Capital Markets

Did Spurned Analyst Spur Altera Probe?

The SEC's San Francisco office has reportedly requested copies of letters, E-mails and phone-call recordings between analysts and the microchip maker.
Stephen TaubSeptember 22, 2005

The Securities and Exchange Commission is looking into Altera Corp.’s dealings with Wall Street analysts, according to Dow Jones, citing an analyst contacted by the SEC during the investigation.

The analyst reportedly stated that the SEC’s San Francisco office had requested copies of letters, E-mails and phone-call recordings with Altera, a San Jose, California-based maker of programmable microchips.

In July, veteran Wells Fargo Securities analyst Tad LaFountain reportedly dropped coverage of the company, claiming that it was not communicating with him or letting him ask questions on earnings calls.
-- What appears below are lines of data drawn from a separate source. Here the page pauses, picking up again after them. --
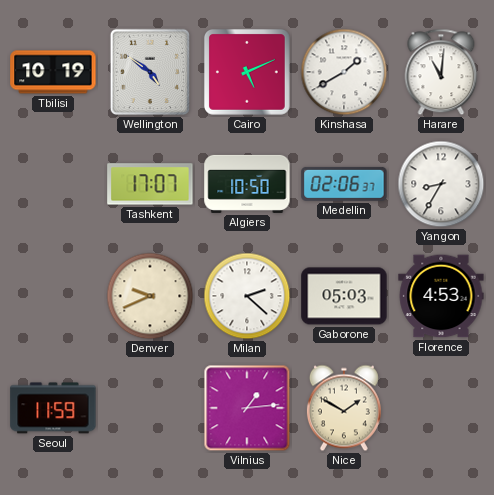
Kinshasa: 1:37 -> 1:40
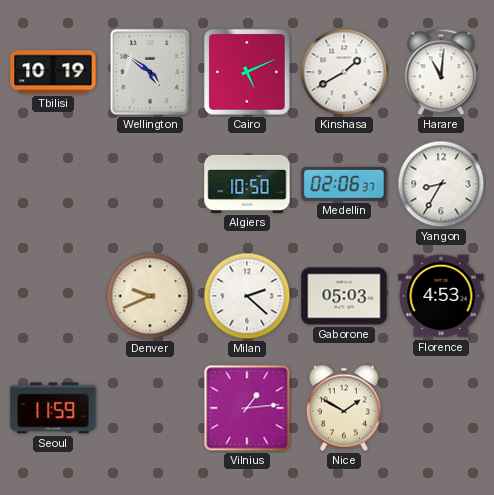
Tashkent: 17:07 -> none
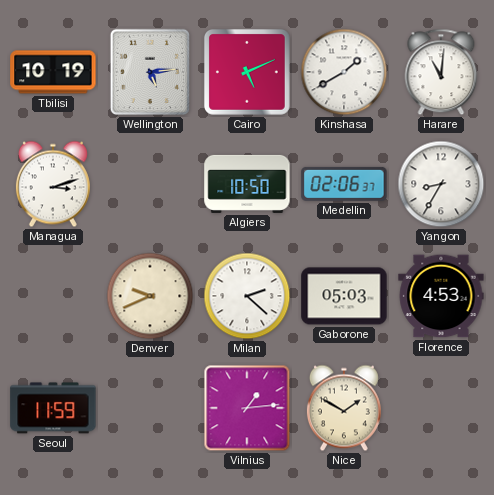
Wellington: 4:51 -> 5:14
Managua: none -> 3:12
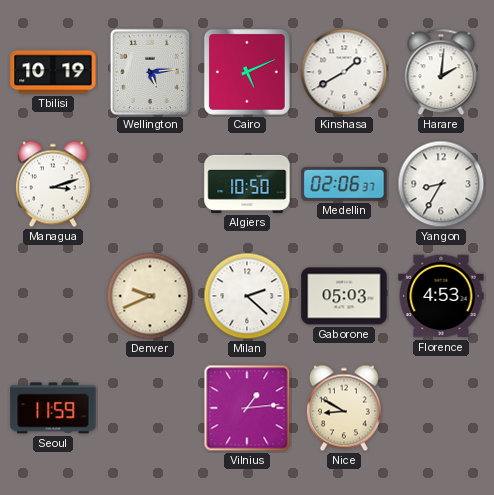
Harare: 11:01 -> 2:01
Nice: 1:50 -> 8:50
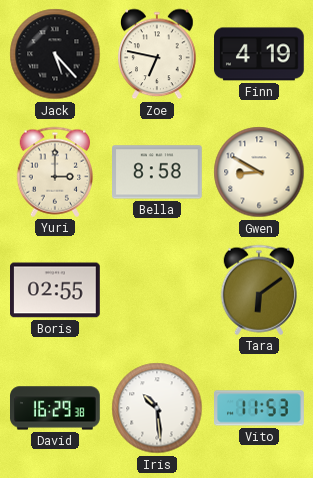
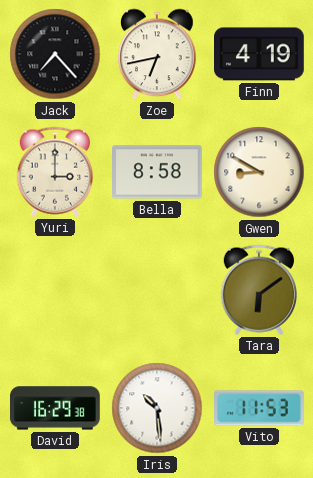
Jack: 5:23 -> 7:23
Zoe: 6:47 -> 6:43
Boris: 02:55 -> none
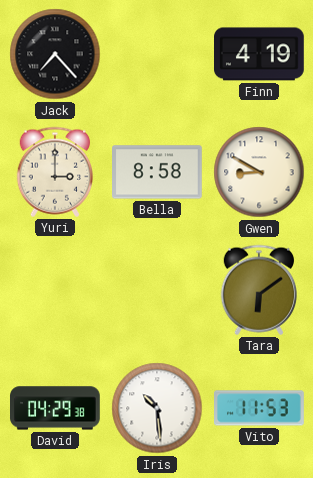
Zoe: 6:43 -> none
David: 16:29 -> 04:29
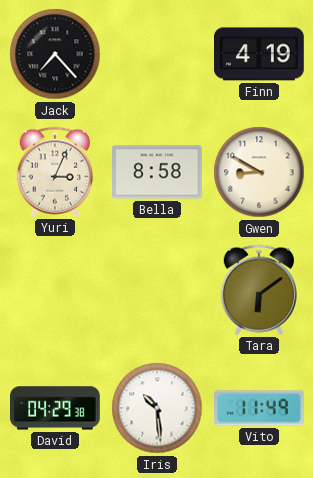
Yuri: 3:00 -> 3:04
Vito: 11:53 -> 11:49
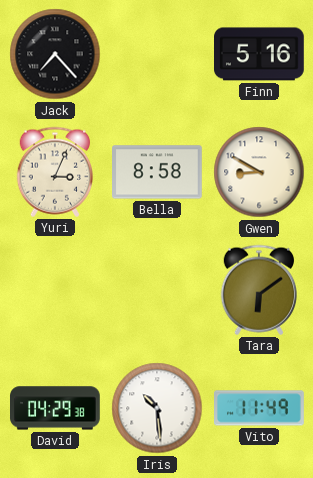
Finn: 4:19 -> 5:16
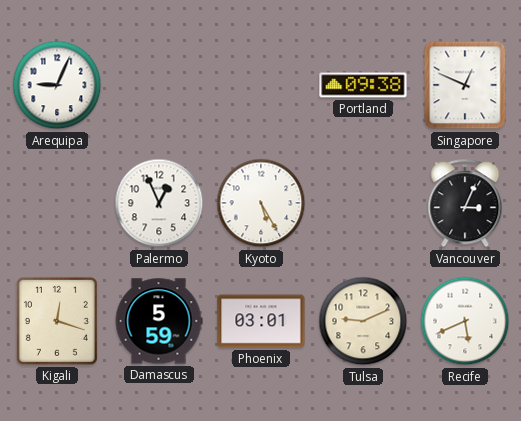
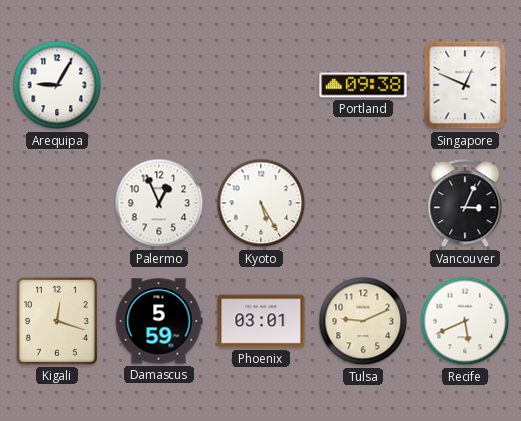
Arequipa: 9:04 -> 9:05
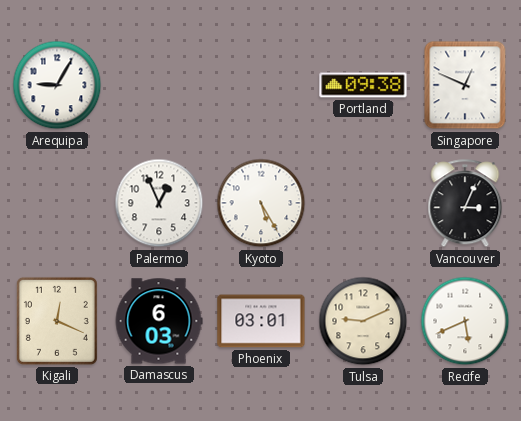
Kigali: 12:18 -> 12:19
Damascus: 5:59 -> 6:03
LaFountain noted that he would replace Altera with a company “that takes a more appropriate view of the role of independent investment research,” according to an account in The New York Times.

Altera CFO Nathan Sarkisian then issued a public apology in a company press release. “Regrettably, as a result of our action and the ensuing press coverage, some have concluded that our intention was to manipulate opinion,” he stated. “In retrospect, our decision to disengage was in error, and I apologize to Mr. LaFountain, our investors, and the investment community.”

LaFountain had a “sell” rating on Altera at the time, but Sarkisian denied ever stopping relations or challenging an analyst because of a rating, according to a contemporary report.

The subject of the SEC’s reported investigation is unclear. Altera’s actions do not appear to violate Regulation Fair Disclosure, which bars selective release of information to a few individuals.

LaFountain, who no longer works for Wells Fargo, could not be reached for comment by Dow Jones; the SEC would not provide comment to the wire service. An Altera spokeswoman would not comment except to say she had not heard of the probe.